__Activity__
Return each entry word for word and skip its pictures.

__Data in this exercise__
*** Block opens ***
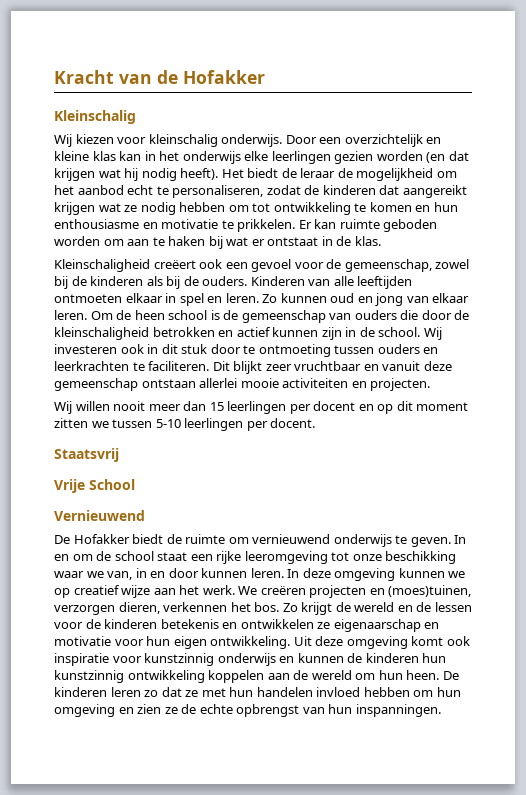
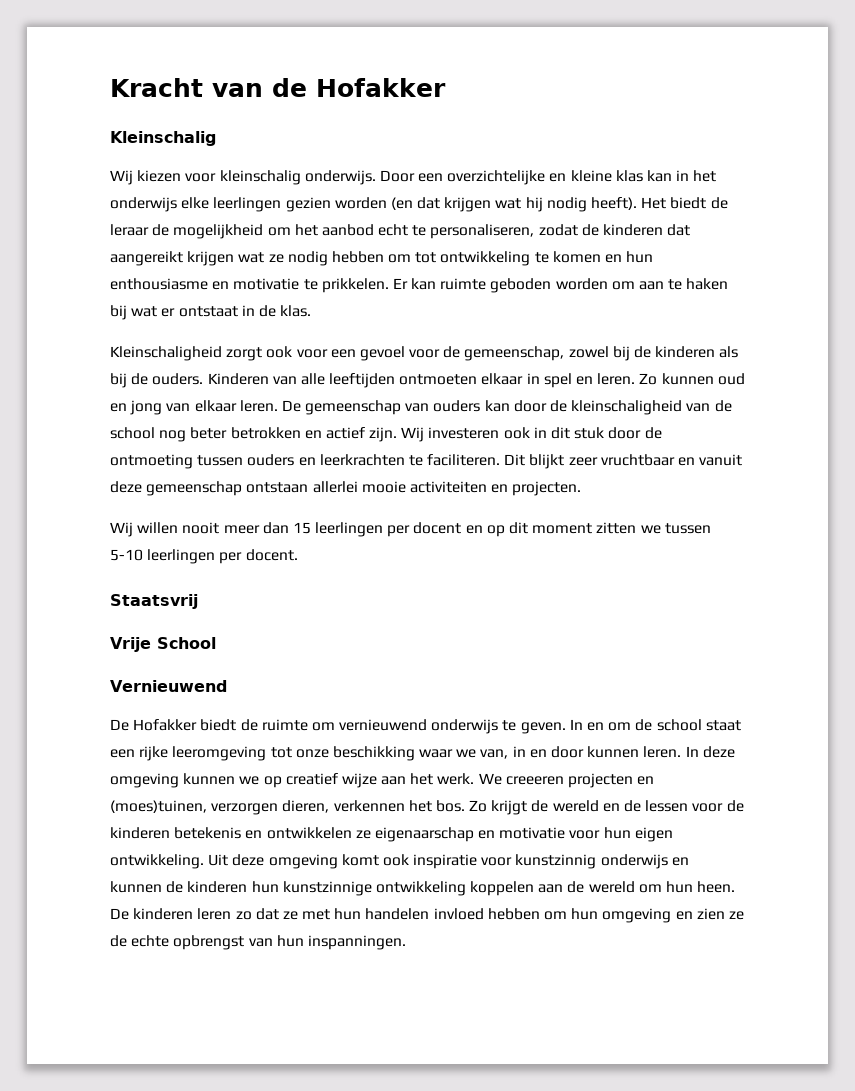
[344,134,423,147] overzichtelijk -> [447,170,546,185] overzichtelijke
[153,259,223,269] creëert ook -> [226,346,328,361] zorgt ook voor
[90,310,239,320] Om de heen school is de -> [281,400,301,412] De
[400,310,419,320] die -> [484,400,510,412] kan
[152,327,421,340] betrokken en actief kunnen zijn in de school. -> [686,400,732,412] [110,427,398,442] van de school nog beter betrokken en actief zijn.
[243,345,256,354] te -> [644,427,662,439] de
[260,586,306,595] creëren -> [505,776,564,785] creeeren
[54,670,124,683] kunstzinnig -> [282,881,372,896] kunstzinnige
*** Block closes ***
__Solution for this problem__
[344,134,423,147] overzichtelijk -> [447,170,546,185] overzichtelijke
[153,259,223,269] creëert ook -> [226,346,328,361] zorgt ook voor
[90,310,239,320] Om de heen school is de -> [281,400,301,412] De
[400,310,419,320] die -> [484,400,510,412] kan
[152,327,421,340] betrokken en actief kunnen zijn in de school. -> [686,400,732,412] [110,427,398,442] van de school nog beter betrokken en actief zijn.
[243,345,256,354] te -> [644,427,662,439] de
[260,586,306,595] creëren -> [505,776,564,785] creeeren
[54,670,124,683] kunstzinnig -> [282,881,372,896] kunstzinnige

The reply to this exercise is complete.